I started using the excel graph method this last time around with load development. I tried it a little differently, shot two rounds at each charge weight with the magnetospeed attached to get velocity data. Then shot the remaining 3 rounds with the magnetospeed off at each charge weight as an OCW style test. Sure enough, the OCW showed a POI node exactly at the same place where the flat spot in the velocity curve was, and that was the smallest group, and it has single digit SD's.

I think on future load development I'm going to to straight to the chrono first, shoot a broad set of charge weights with just 2 rounds each to get a big picture velocity curve, then shoot OCW style tests only in the area the velocity curve is flat. Will probably take less rounds and focus my efforts on the areas with the most promise. Would be even better if I had a labradar. :)
 
It's pretty easy to make the chart in Excel, put charge weight in one column and average velocity in the second column next to it. Highlight both columns then go -> insert -> scatter -> scatter with smooth lines. Boom, you're done.

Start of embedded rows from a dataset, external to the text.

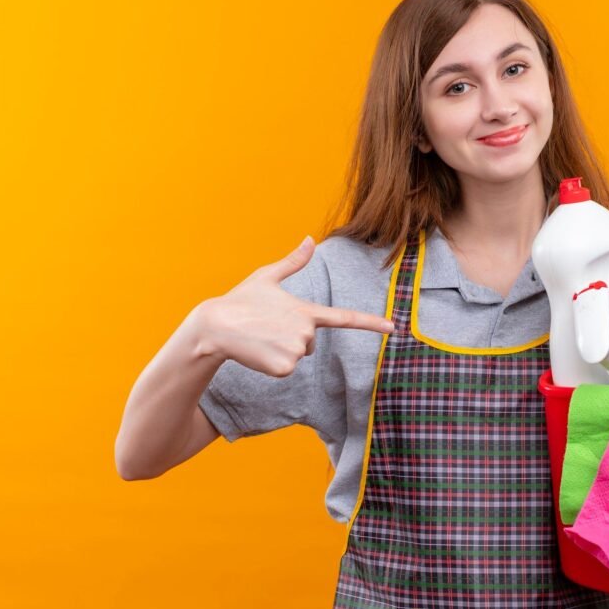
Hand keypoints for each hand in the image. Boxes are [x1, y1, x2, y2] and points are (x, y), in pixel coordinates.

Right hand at [194, 236, 394, 375]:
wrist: (215, 326)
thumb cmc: (241, 300)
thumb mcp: (267, 277)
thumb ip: (293, 262)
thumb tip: (310, 238)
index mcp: (307, 311)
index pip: (346, 318)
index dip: (371, 323)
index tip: (393, 328)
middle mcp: (306, 331)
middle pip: (311, 342)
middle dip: (292, 337)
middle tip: (268, 327)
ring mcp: (296, 350)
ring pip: (298, 356)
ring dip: (281, 350)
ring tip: (261, 338)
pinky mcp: (284, 368)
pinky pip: (285, 370)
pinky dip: (272, 365)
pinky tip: (257, 352)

I started using the excel graph method this last time around with load development. I tried it a little differently, shot two rounds at each charge weight with the magnetospeed attached to get velocity data. Then shot the remaining 3 rounds with the magnetospeed off at each charge weight as an OCW style test. Sure enough, the OCW showed a POI node exactly at the same place where the flat spot in the velocity curve was, and that was the smallest group, and it has single digit SD's.

I think on future load development I'm going to to straight to the chrono first, shoot a broad set of charge weights with just 2 rounds each to get a big picture velocity curve, then shoot OCW style tests only in the area the velocity curve is flat. Will probably take less rounds and focus my efforts on the areas with the most promise. Would be even better if I had a labradar. :)

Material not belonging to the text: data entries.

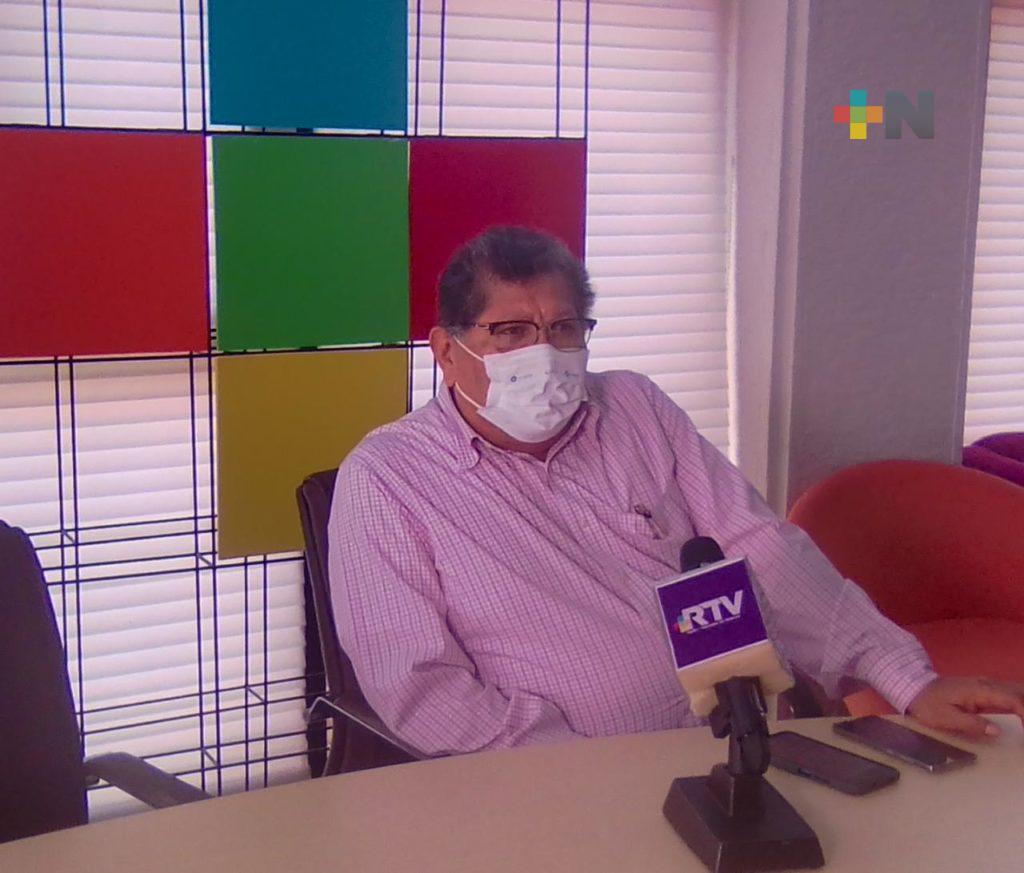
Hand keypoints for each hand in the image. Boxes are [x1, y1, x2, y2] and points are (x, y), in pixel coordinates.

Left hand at [907, 676, 1023, 739]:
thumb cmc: (929, 705)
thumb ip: (972, 724)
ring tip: (1022, 723)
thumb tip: (997, 731)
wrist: (915, 689)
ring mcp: (985, 685)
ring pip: (1014, 691)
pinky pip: (1007, 694)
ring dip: (1022, 704)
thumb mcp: (947, 718)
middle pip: (1018, 692)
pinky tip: (1020, 716)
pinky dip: (1017, 704)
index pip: (1013, 700)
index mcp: (980, 690)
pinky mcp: (983, 690)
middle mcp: (986, 684)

Thanks for the info on the chart, I'm going to try it out. Also, take a look at this article about shooting OCW style. They recommend not using it and it seems to make sense for long range shooting. http://www.65guys.com/load-development-part-1-of-2/
 
Yes, that's a great article and I'm taking a lot of what I'm doing from that. Ed, Steve and Scott are all good guys and I shoot matches with them up here in the NW.

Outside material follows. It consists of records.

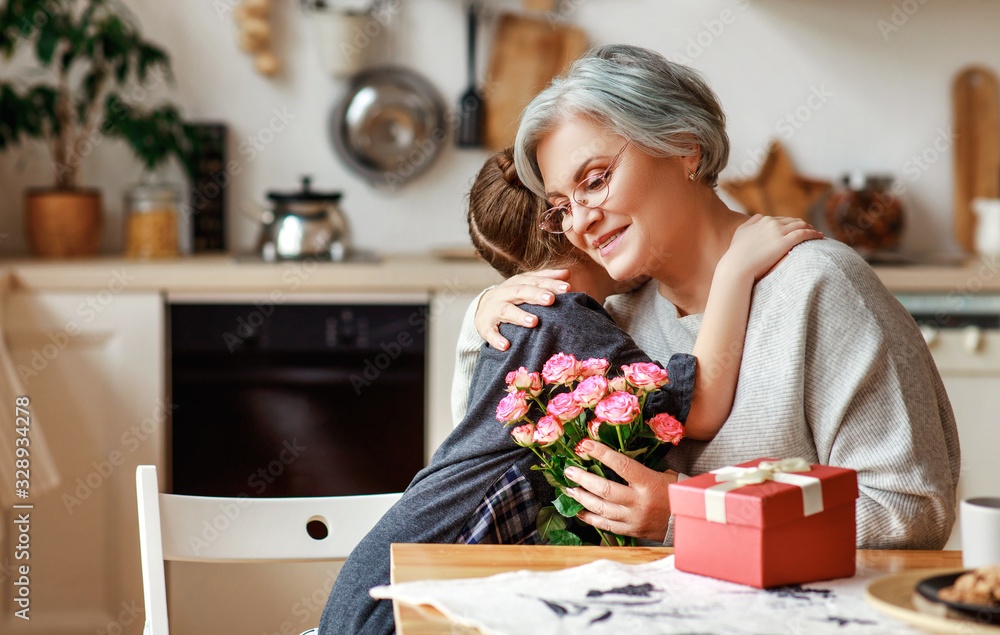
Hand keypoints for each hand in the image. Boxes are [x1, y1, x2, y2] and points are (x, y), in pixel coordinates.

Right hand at [474, 269, 571, 349]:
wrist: (482, 308)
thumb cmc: (512, 297)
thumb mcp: (526, 285)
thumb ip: (545, 279)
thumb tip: (567, 273)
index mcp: (517, 283)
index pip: (535, 281)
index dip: (550, 284)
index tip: (567, 288)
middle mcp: (504, 293)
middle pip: (520, 291)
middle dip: (536, 295)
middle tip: (551, 299)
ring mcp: (493, 309)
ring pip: (505, 310)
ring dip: (519, 316)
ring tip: (534, 321)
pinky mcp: (485, 326)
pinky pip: (490, 332)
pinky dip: (496, 338)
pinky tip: (506, 345)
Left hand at [563, 440, 677, 541]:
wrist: (686, 521)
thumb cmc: (673, 492)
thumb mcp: (663, 474)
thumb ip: (639, 467)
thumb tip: (611, 454)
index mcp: (648, 482)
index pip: (621, 464)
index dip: (601, 453)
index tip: (585, 444)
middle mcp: (639, 501)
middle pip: (605, 489)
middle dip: (583, 478)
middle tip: (569, 471)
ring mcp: (634, 518)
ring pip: (601, 508)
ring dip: (582, 498)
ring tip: (569, 489)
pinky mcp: (631, 531)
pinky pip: (605, 525)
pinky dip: (590, 518)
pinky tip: (579, 510)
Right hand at [721, 214, 823, 281]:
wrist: (737, 266)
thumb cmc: (737, 254)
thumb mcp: (740, 232)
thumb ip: (751, 222)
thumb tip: (759, 216)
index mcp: (762, 220)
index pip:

I should clarify that when I shot my "OCW" test I shot 3 shot groups in sequence, not round robin. I then interpreted them based on POI in conjunction with the graph data as well as just simply looking at how well they performed in terms of group size. There have been some situations in the past where I found a load that had great SD but it didn't group very well. For long range I want everything to align... tight group, low SD, POI and velocity plateau, etc. This last go around there was another upper node that I chose not to pursue because it simply didn't group very well even though it had good SD and a velocity plateau. Sometimes you can tighten group size with seating depth but with this particular bullet I'm constrained to mag length so I couldn't do that. The low node shot bugholes so that made the choice easy too. :)
 
Thanks for that chart hint...I've used Excel for years but never for load development.
 
That was kind of my thought. I think I will load up some 25.2, 25.3, and 25.4 10 thousands of the lands and see what the chrono says. Hopefully i get a load out of one of them. I was thinking that slow one in the 25.4 and fast one in 25.2 were a loading mistake or else that 25.2 would've had single digit SD.

I would not recommend doing this. Change ONE thing at a time, not 2 - it's a great rule of thumb that leads to less head scratching, IMO. You clearly have a node around 25.3gr. When I have 2 good groups like you had at 25.2 & 25.3 I've had great success settling into the slot between the 2. Work with seating depth now. I would start by seating longer and longer (if you have room to do so) because I usually have better luck with less jump.